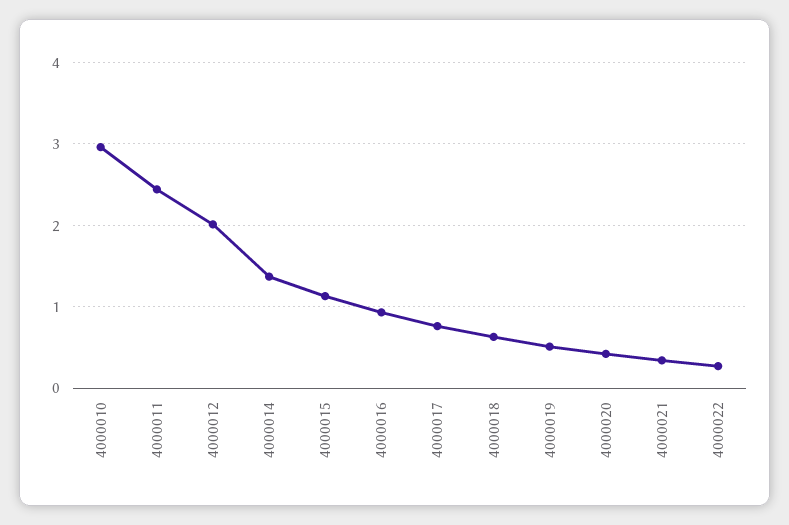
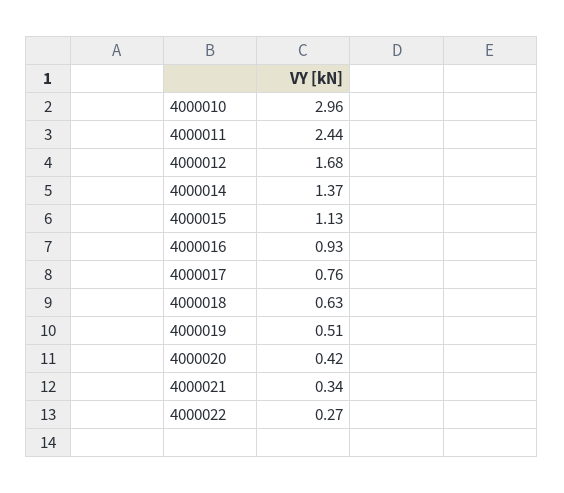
  {
    "4000010": 2.96,
    "4000011": 2.44,
-   "4000012": 2,
+   "4000012": 1.68,
    "4000014": 1.37,
    "4000015": 1.13,
    "4000016": 0.93,
    "4000017": 0.76,
    "4000018": 0.63,
    "4000019": 0.51,
    "4000020": 0.42,
    "4000021": 0.34,
    "4000022": 0.27
  }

● ● ●

* PROBLEM TO SOLVE *
Set down all records verbatim, omitting images.

* RESPONSE AREA *
  {
    "4000010": 2.96,
    "4000011": 2.44,
-   "4000012": 2,
+   "4000012": 1.68,
    "4000014": 1.37,
    "4000015": 1.13,
    "4000016": 0.93,
    "4000017": 0.76,
    "4000018": 0.63,
    "4000019": 0.51,
    "4000020": 0.42,
    "4000021": 0.34,
    "4000022": 0.27
  }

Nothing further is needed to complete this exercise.